Copy the lines below, word for word, from the first through the line containing "plate: none [156,218,203,237]". Leave the pictures out.
BEGIN Information given
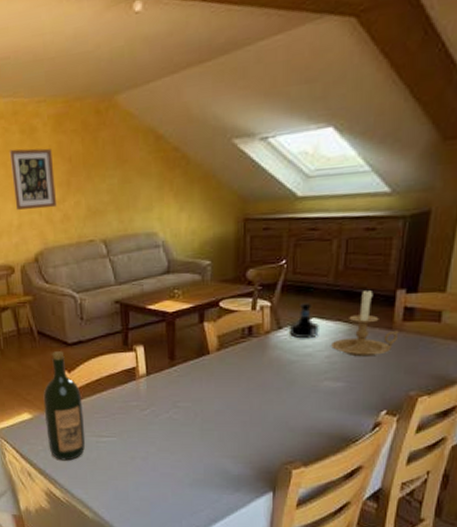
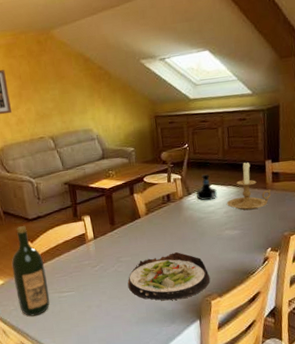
salad plate: none [184,403,295,463] -> present [127,252,210,301]

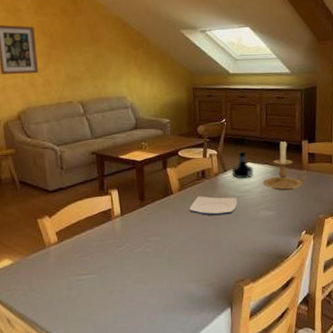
wine bottle: present [11,226,50,317] -> none [24,198,66,303]
salad plate: present [127,252,210,301] -> none [155,232,244,286]
plate: none [156,218,203,237] -> present [189,196,237,216]

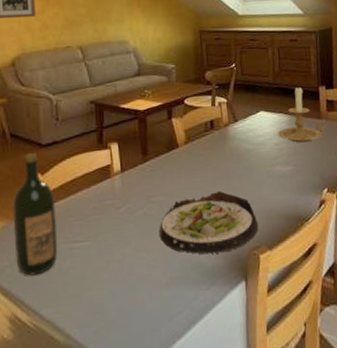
wine bottle: none [24,198,66,303] -> present [12,153,58,276]
salad plate: none [155,232,244,286] -> present [159,191,259,254]
plate: present [189,196,237,216] -> none [196,149,250,172]
tequila bottle: present [232,151,253,179] -> none [243,99,267,130]

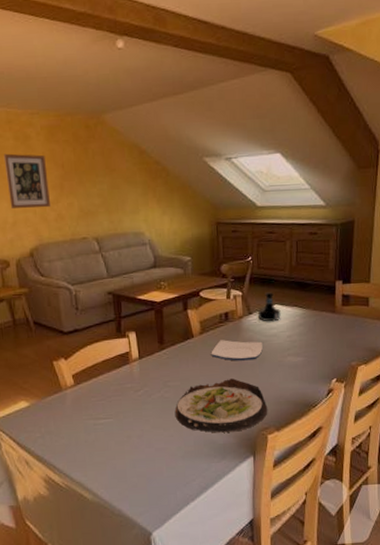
wine bottle: present [12,153,58,276] -> none [40,340,83,446]
plate: none [196,149,250,172] -> present [211,340,263,361]
tequila bottle: none [243,99,267,130] -> present [257,292,281,322]
candle holder: present [278,85,326,143] -> none [291,279,340,336]

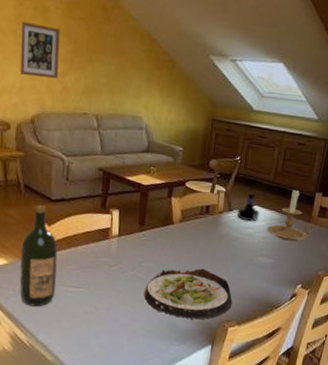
wine bottle: none [40,340,83,446] -> present [19,205,58,307]
plate: present [211,340,263,361] -> none [187,231,237,255]
candle holder: none [291,279,340,336] -> present [267,188,315,241]

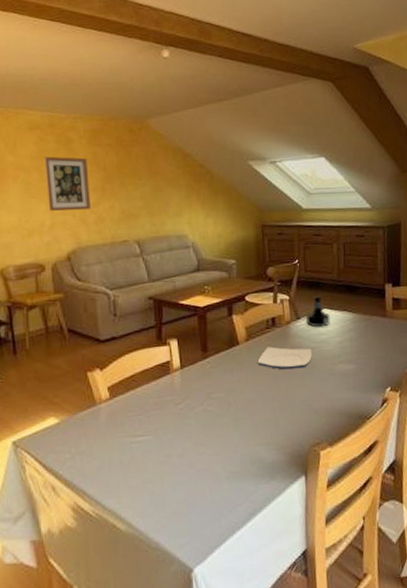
wine bottle: present [19,205,58,307] -> none [72,349,118,468]
salad plate: present [143,268,233,320] -> none [219,389,320,450]
plate: none [187,231,237,255] -> present [257,346,312,370]
candle holder: present [267,188,315,241] -> none [341,283,391,341]

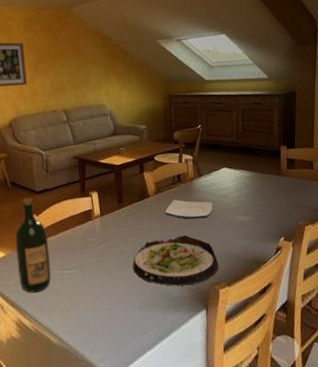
wine bottle: none [72,349,118,468] -> present [15,198,51,293]
salad plate: none [219,389,320,450] -> present [132,235,219,286]
tequila bottle: present [305,296,330,328] -> none [207,156,229,184]

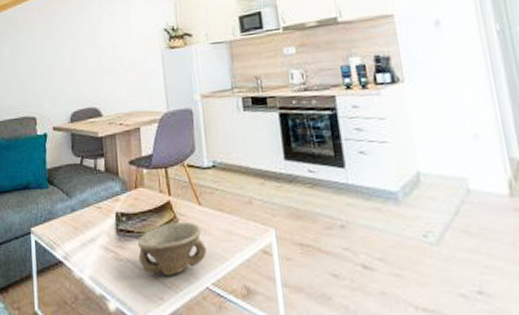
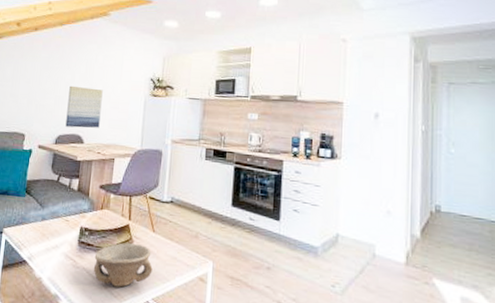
wall art: none [75,51,117,101] -> present [65,85,103,128]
END Information given
Answer to this exercise:
salad plate: none [184,403,295,463] -> present [127,252,210,301]

wine bottle: present [11,226,50,317] -> none [24,198,66,303]
salad plate: present [127,252,210,301] -> none [155,232,244,286]
plate: none [156,218,203,237] -> present [189,196,237,216]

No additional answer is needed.